-- YOUR ASSIGNMENT --
Let the line containing "-401,20 +401,21 @@" serve as the first line of the answer and the final line of the entries as its last, with every line between copied exactly.
-- GIVEN INFORMATION follows --
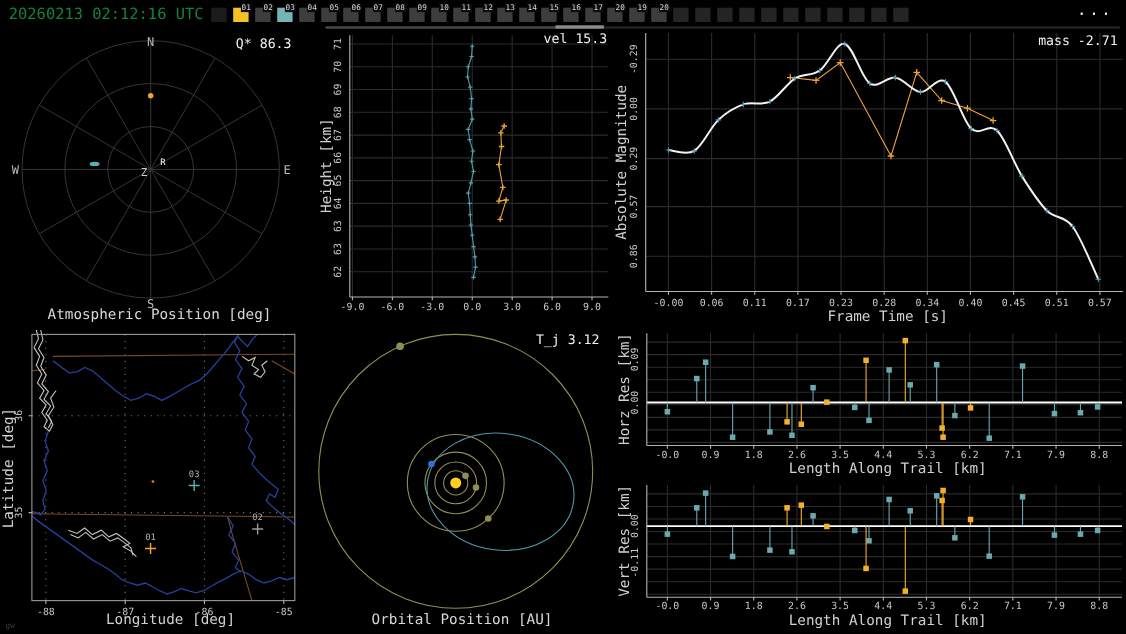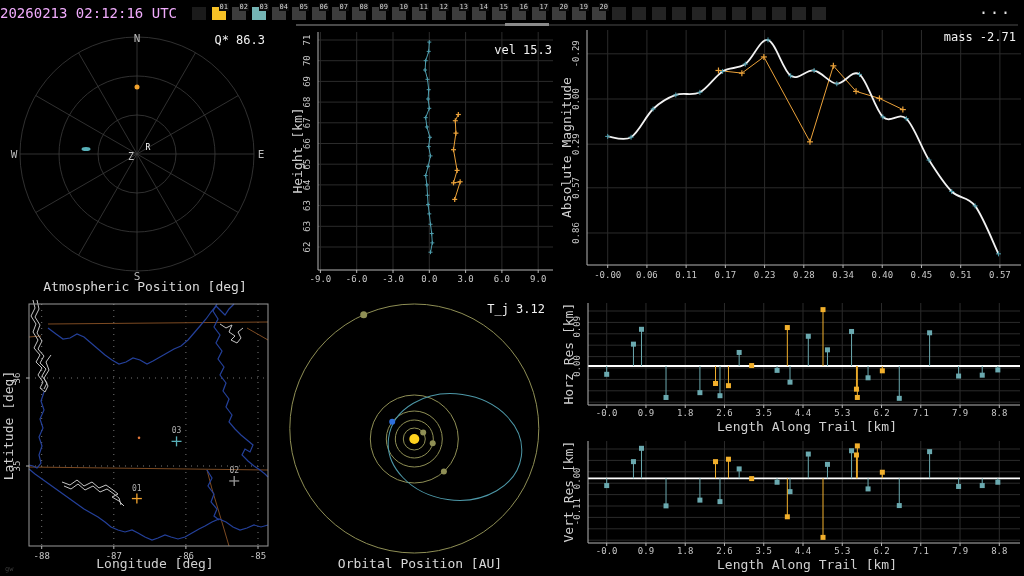--- a/index.html
+++ b/index.html
@@ -1,19 +1,19 @@
 <!DOCTYPE html>
 <html><head>
 <meta charset="utf-8">
 <style>
   html,body{margin:0;padding:0;background:#000;width:1024px;height:576px;overflow:hidden;}
   body{font-family:"DejaVu Sans Mono","Liberation Mono",monospace;color:#e0e0e0;position:relative;}
   
   #topbar{position:absolute;left:0;top:0;width:1024px;height:28px;background:#000;}
-  #timestamp{position:absolute;left:0;top:5px;font-size:14px;color:#f0abfc;white-space:pre;}
+  #timestamp{position:absolute;left:8px;top:5px;font-size:14px;color:#15803d;white-space:pre;}
   #frames{position:absolute;left:192px;top:7px;display:flex;align-items:flex-start;}
   .frame-slot{position:relative;width:14px;height:13px;margin-right:6px;flex:0 0 auto;}
   .frame-box{width:14px;height:13px;}
   .frame-num{position:absolute;top:-4px;right:-3px;font-size:7px;line-height:8px;background:#0c0c0c;color:#d6d6d6;padding:0 1px;}
   #overflow-dots{position:absolute;right:12px;top:0px;font-size:15px;letter-spacing:2px;color:#e6e6e6;}
   #scrub-track{position:absolute;left:296px;top:24px;width:722px;height:2px;background:#262626;}
   #scrub-loaded{position:absolute;left:296px;top:24px;width:252px;height:2px;background:#4a4a4a;}
   #scrub-thumb{position:absolute;left:505px;top:23px;width:44px;height:3px;background:#8b8b8b;}
   
   .panel{position:absolute;background:#000;}
@@ -294,21 +294,21 @@
       <line x1="163.5" y1="119.20999999999994" x2="163.5" y2="124.20999999999994" stroke="#eba23a" stroke-width="1.2"></line>
       <line x1="164.63" y1="142.40999999999994" x2="169.63" y2="142.40999999999994" stroke="#eba23a" stroke-width="1.2"></line>
       <line x1="167.13" y1="139.90999999999994" x2="167.13" y2="144.90999999999994" stroke="#eba23a" stroke-width="1.2"></line>
       <line x1="161" y1="154.83000000000013" x2="166" y2="154.83000000000013" stroke="#eba23a" stroke-width="1.2"></line>
       <line x1="163.5" y1="152.33000000000013" x2="163.5" y2="157.33000000000013" stroke="#eba23a" stroke-width="1.2"></line>
       <line x1="167.655" y1="153.79499999999987" x2="172.655" y2="153.79499999999987" stroke="#eba23a" stroke-width="1.2"></line>
       <line x1="170.155" y1="151.29499999999987" x2="170.155" y2="156.29499999999987" stroke="#eba23a" stroke-width="1.2"></line>
       <line x1="162.21" y1="171.39000000000004" x2="167.21" y2="171.39000000000004" stroke="#eba23a" stroke-width="1.2"></line>
       <line x1="164.71" y1="168.89000000000004" x2="164.71" y2="173.89000000000004" stroke="#eba23a" stroke-width="1.2"></line>
     </svg>
-  <div class="badge" style="right:8px;top:15px;">vel 15.3</div>
+  <div class="badge" style="right:8px;top:0;">vel 15.3</div>
   <div class="axlabel ylabel" style="left:-38px;top:115px;width:90px;">Height [km]</div>
 </div>
 
 <div id="panel-mag" class="panel">
   <svg id="svg-mag" width="464" height="270">
       <line x1="47.7" y1="2" x2="47.7" y2="237" stroke="#2b2b2b" stroke-width="1"></line>
       <line x1="86.92" y1="2" x2="86.92" y2="237" stroke="#2b2b2b" stroke-width="1"></line>
       <line x1="126.14" y1="2" x2="126.14" y2="237" stroke="#2b2b2b" stroke-width="1"></line>
       <line x1="165.36" y1="2" x2="165.36" y2="237" stroke="#2b2b2b" stroke-width="1"></line>
       <line x1="204.57999999999998" y1="2" x2="204.57999999999998" y2="237" stroke="#2b2b2b" stroke-width="1"></line>
@@ -401,20 +401,21 @@
       <line x1="270.36400000000003" y1="37.8146" x2="276.36400000000003" y2="37.8146" stroke="#eba23a" stroke-width="1.2"></line>
       <line x1="273.36400000000003" y1="34.8146" x2="273.36400000000003" y2="40.8146" stroke="#eba23a" stroke-width="1.2"></line>
       <line x1="293.068" y1="63.3658" x2="299.068" y2="63.3658" stroke="#eba23a" stroke-width="1.2"></line>
       <line x1="296.068" y1="60.3658" x2="296.068" y2="66.36580000000001" stroke="#eba23a" stroke-width="1.2"></line>
       <line x1="316.46" y1="70.3768" x2="322.46" y2="70.3768" stroke="#eba23a" stroke-width="1.2"></line>
       <line x1="319.46" y1="67.3768" x2="319.46" y2="73.3768" stroke="#eba23a" stroke-width="1.2"></line>
       <line x1="339.852" y1="81.59440000000001" x2="345.852" y2="81.59440000000001" stroke="#eba23a" stroke-width="1.2"></line>
       <line x1="342.852" y1="78.59440000000001" x2="342.852" y2="84.59440000000001" stroke="#eba23a" stroke-width="1.2"></line>
     </svg>
   <div class="badge" style="right:8px;top:2px;">mass -2.71</div>
+  <div class="axlabel" style="left:30px;right:0;top:253px;">Frame Time [s]</div>
   <div class="axlabel ylabel" style="left:-69px;top:112px;width:150px;">Absolute Magnitude</div>
 </div>
 
 <div id="panel-map" class="panel">
   <svg id="svg-map" width="280" height="278">
       <line x1="41.7" y1="6" x2="41.7" y2="248" stroke="#777" stroke-width="1" stroke-dasharray="1 5"></line>
       <line x1="113.8" y1="6" x2="113.8" y2="248" stroke="#777" stroke-width="1" stroke-dasharray="1 5"></line>
       <line x1="185.89999999999998" y1="6" x2="185.89999999999998" y2="248" stroke="#777" stroke-width="1" stroke-dasharray="1 5"></line>
       <line x1="258" y1="6" x2="258" y2="248" stroke="#777" stroke-width="1" stroke-dasharray="1 5"></line>
       <line x1="29" y1="80" x2="268" y2="80" stroke="#777" stroke-width="1" stroke-dasharray="1 5"></line>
-- GIVEN INFORMATION concluded --
-- THE ANSWER --
@@ -401,20 +401,21 @@
       <line x1="270.36400000000003" y1="37.8146" x2="276.36400000000003" y2="37.8146" stroke="#eba23a" stroke-width="1.2"></line>
       <line x1="273.36400000000003" y1="34.8146" x2="273.36400000000003" y2="40.8146" stroke="#eba23a" stroke-width="1.2"></line>
       <line x1="293.068" y1="63.3658" x2="299.068" y2="63.3658" stroke="#eba23a" stroke-width="1.2"></line>
       <line x1="296.068" y1="60.3658" x2="296.068" y2="66.36580000000001" stroke="#eba23a" stroke-width="1.2"></line>
       <line x1="316.46" y1="70.3768" x2="322.46" y2="70.3768" stroke="#eba23a" stroke-width="1.2"></line>
       <line x1="319.46" y1="67.3768" x2="319.46" y2="73.3768" stroke="#eba23a" stroke-width="1.2"></line>
       <line x1="339.852" y1="81.59440000000001" x2="345.852" y2="81.59440000000001" stroke="#eba23a" stroke-width="1.2"></line>
       <line x1="342.852" y1="78.59440000000001" x2="342.852" y2="84.59440000000001" stroke="#eba23a" stroke-width="1.2"></line>
     </svg>
   <div class="badge" style="right:8px;top:2px;">mass -2.71</div>
+  <div class="axlabel" style="left:30px;right:0;top:253px;">Frame Time [s]</div>
   <div class="axlabel ylabel" style="left:-69px;top:112px;width:150px;">Absolute Magnitude</div>
 </div>
 
 <div id="panel-map" class="panel">
   <svg id="svg-map" width="280" height="278">
       <line x1="41.7" y1="6" x2="41.7" y2="248" stroke="#777" stroke-width="1" stroke-dasharray="1 5"></line>
       <line x1="113.8" y1="6" x2="113.8" y2="248" stroke="#777" stroke-width="1" stroke-dasharray="1 5"></line>
       <line x1="185.89999999999998" y1="6" x2="185.89999999999998" y2="248" stroke="#777" stroke-width="1" stroke-dasharray="1 5"></line>
       <line x1="258" y1="6" x2="258" y2="248" stroke="#777" stroke-width="1" stroke-dasharray="1 5"></line>
       <line x1="29" y1="80" x2="268" y2="80" stroke="#777" stroke-width="1" stroke-dasharray="1 5"></line>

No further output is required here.